## SOURCE DOCUMENT

I think my charm bracelet was in amongst all my other stolen jewellery


----------



## PamfromTx (Apr 22, 2021)

Lethe200 said:


> I don't think I've seen any woman wear one in decades, quite honestly.


One Facebook friend always wears hers.  I don't think I could stand it; I'm sure they are heavy with all of the charms.  I don't wear bracelets any longer; I hate when water gets into them, especially nowadays when we wash our hands ALL the time.  I also stopped wearing necklaces.  Wear earrings when I remember and always wear my wedding rings.


----------



## PamfromTx (Apr 22, 2021)

I would not wear all of this.   I'm too short; that necklace is probably longer than I am.   Hehehehe...


----------



## Mr. Ed (Apr 22, 2021)

Women are always charming. No bracelet necessary


----------



## OneEyedDiva (Apr 23, 2021)

I have a lot of jewelry that I never wear. I haven't worn a charm bracelet probably since my teenage years.


----------



## chic (Apr 24, 2021)

Charm bracelets were not popular anymore where I was in high school so I didn't have one. Years later my mom bought me a modern charm bracelet that has a silver disc with my initial and one crystal charm on it. I do wear that bracelet occasionally.


----------



## PamfromTx (Apr 28, 2021)




----------



## PamfromTx (Apr 28, 2021)

I think their popularity depends on a woman or women.  I know that during my high school years (graduated in the early 1970s), the girls were wearing them.  Or perhaps it is a regional thing?!


----------



## dobielvr (Apr 28, 2021)

## QUESTIONS ON THE MATERIAL
**1.** In the charm bracelet thread, when did PamfromTx graduate from high school?
**2.** Reproduce the charm bracelet thread verbatim from "I think their" to "dobielvr (Apr 28, 2021)".
Work only from the charm bracelet thread.

## INFORMATION SHOWN
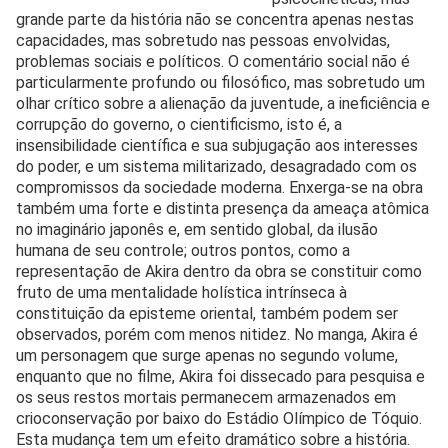
grande parte da história não se concentra apenas nestas
capacidades, mas sobretudo nas pessoas envolvidas,
problemas sociais e políticos. O comentário social não é
particularmente profundo ou filosófico, mas sobretudo um
olhar crítico sobre a alienação da juventude, a ineficiência e
corrupção do governo, o cientificismo, isto é, a
insensibilidade científica e sua subjugação aos interesses
do poder, e um sistema militarizado, desagradado com os
compromissos da sociedade moderna. Enxerga-se na obra
também uma forte e distinta presença da ameaça atômica
no imaginário japonês e, em sentido global, da ilusão
humana de seu controle; outros pontos, como a
representação de Akira dentro da obra se constituir como
fruto de uma mentalidade holística intrínseca à
constituição da episteme oriental, também podem ser
observados, porém com menos nitidez. No manga, Akira é
um personagem que surge apenas no segundo volume,
enquanto que no filme, Akira foi dissecado para pesquisa e
os seus restos mortais permanecem armazenados em
crioconservação por baixo do Estádio Olímpico de Tóquio.
Esta mudança tem um efeito dramático sobre a história.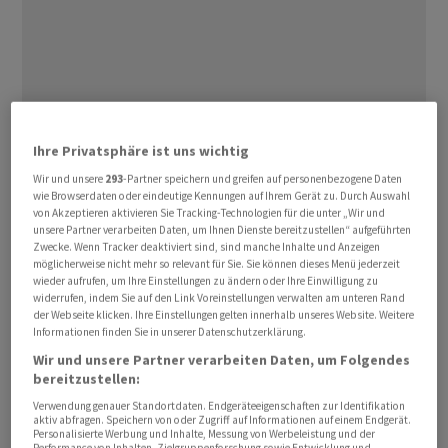
«2025 war kein schlechtes Jahr für Schweizer
Ihre Privatsphäre ist uns wichtig
Immobilienanlagen», sagt IAZI-
Wir und unsere
293
-Partner speichern und greifen auf personenbezogene Daten
Verwaltungsratspräsident Donato Scognamiglio am
wie Browserdaten oder eindeutige Kennungen auf Ihrem Gerät zu. Durch Auswahl
Montag vor den Medien in Zürich. Es sei die Kombination
von Akzeptieren aktivieren Sie Tracking-Technologien für die unter „Wir und
unsere Partner verarbeiten Daten, um Ihnen Dienste bereitzustellen“ aufgeführten
aus steigenden Mieten und Wertsteigerungen der
Zwecke. Wenn Tracker deaktiviert sind, sind manche Inhalte und Anzeigen
Immobilien, welche die Renditen hoch halte.
möglicherweise nicht mehr so relevant für Sie. Sie können dieses Menü jederzeit
wieder aufrufen, um Ihre Einstellungen zu ändern oder Ihre Einwilligung zu
widerrufen, indem Sie auf den Link Voreinstellungen verwalten am unteren Rand
Konkret erzielten Immobilien-Direktanlagen im letzten
der Webseite klicken. Ihre Einstellungen gelten innerhalb unseres Website. Weitere
Jahr eine durchschnittliche Rendite von 6,1 Prozent.
Informationen finden Sie in unserer Datenschutzerklärung.
Nochmals ein sattes Plus gegenüber dem Vorjahr, als
Wir und unsere Partner verarbeiten Daten, um Folgendes
bereitzustellen:
bereits ein Plus von 4,4 Prozent resultierte.
Verwendung genauer Standortdaten. Endgeräteeigenschaften zur Identifikation
aktiv abfragen. Speichern von oder Zugriff auf Informationen auf einem Endgerät.
Wer in Wohnungen investierte hatte, erzielte sogar eine
Personalisierte Werbung und Inhalte, Messung von Werbeleistung und der
Performance von Inhalten, Zielgruppenforschung sowie Entwicklung und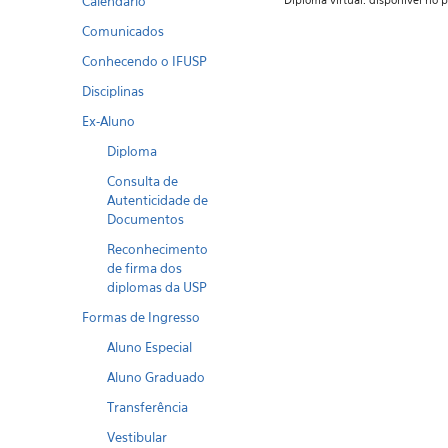
Calendario
Diploma virtual: disponível no 
Comunicados
Conhecendo o IFUSP
Disciplinas
Ex-Aluno
Diploma
Consulta de
Autenticidade de
Documentos
Reconhecimento
de firma dos
diplomas da USP
Formas de Ingresso
Aluno Especial
Aluno Graduado
Transferência
Vestibular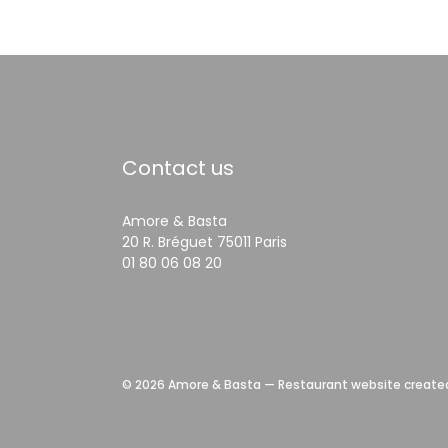
Contact us
Amore & Basta
((opens in a new wind
20 R. Bréguet 75011 Paris
01 80 06 08 20
© 2026 Amore & Basta — Restaurant website create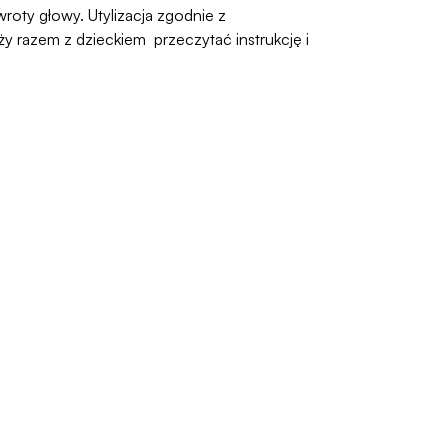
oty głowy. Utylizacja zgodnie z
 razem z dzieckiem przeczytać instrukcję i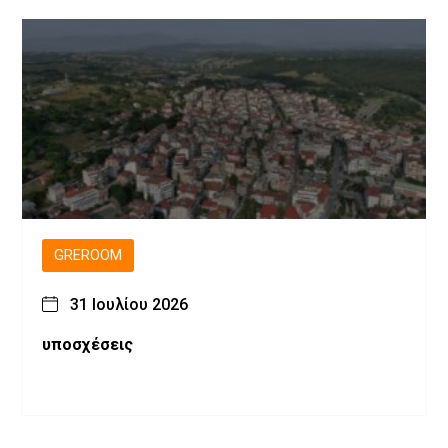
GREROOM
31 Ιουλίου 2026
υποσχέσεις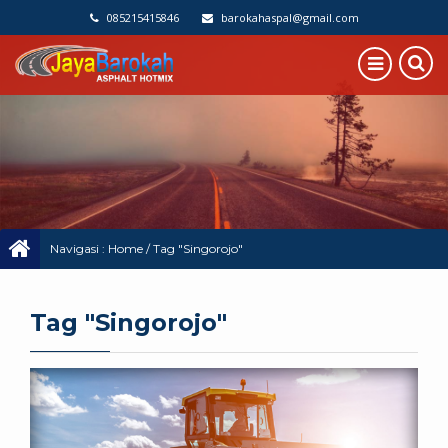
085215415846
barokahaspal@gmail.com
Navigasi :
Home
/
Tag "Singorojo"
Tag "Singorojo"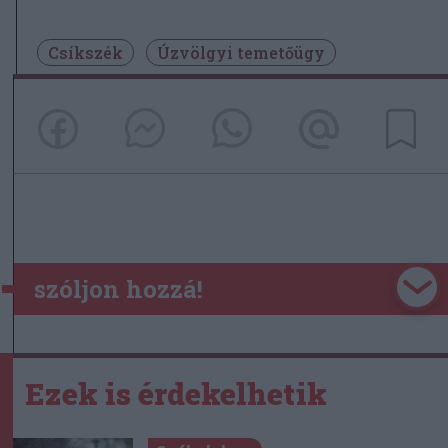
Csíkszék
Úzvölgyi temetőügy
szóljon hozzá!
Ezek is érdekelhetik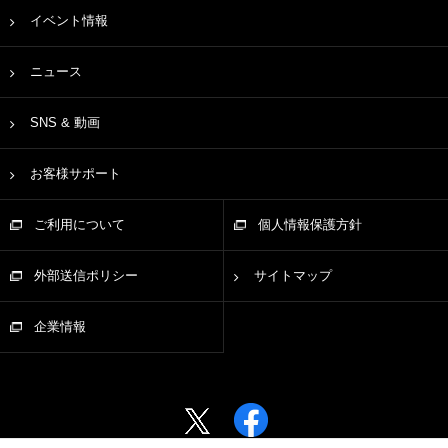
イベント情報
ニュース
SNS & 動画
お客様サポート
ご利用について
個人情報保護方針
外部送信ポリシー
サイトマップ
企業情報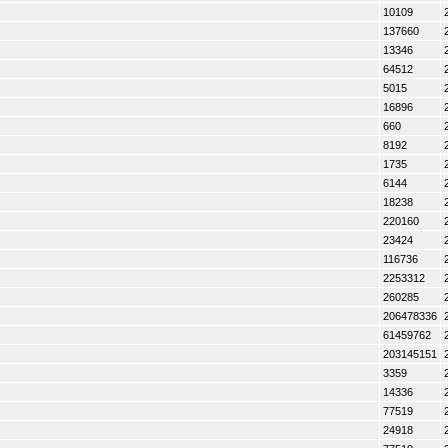
10109
137660
13346
64512
5015
16896
660
8192
1735
6144
18238
220160
23424
116736
2253312
260285
206478336
61459762
203145151
3359
14336
77519
24918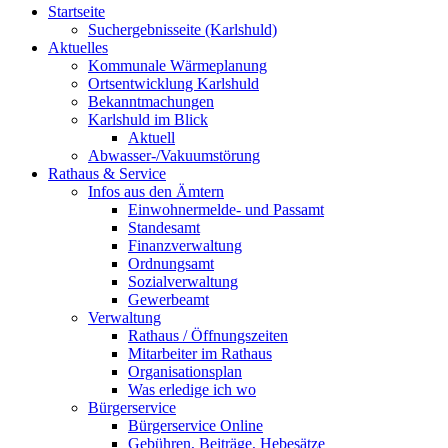
Startseite
Suchergebnisseite (Karlshuld)
Aktuelles
Kommunale Wärmeplanung
Ortsentwicklung Karlshuld
Bekanntmachungen
Karlshuld im Blick
Aktuell
Abwasser-/Vakuumstörung
Rathaus & Service
Infos aus den Ämtern
Einwohnermelde- und Passamt
Standesamt
Finanzverwaltung
Ordnungsamt
Sozialverwaltung
Gewerbeamt
Verwaltung
Rathaus / Öffnungszeiten
Mitarbeiter im Rathaus
Organisationsplan
Was erledige ich wo
Bürgerservice
Bürgerservice Online
Gebühren, Beiträge, Hebesätze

## SOLUTION LIST
**1.** In the early 1970s.

**2.**
I think their popularity depends on a woman or women.  I know that during my high school years (graduated in the early 1970s), the girls were wearing them.  Or perhaps it is a regional thing?!


----------



## dobielvr (Apr 28, 2021)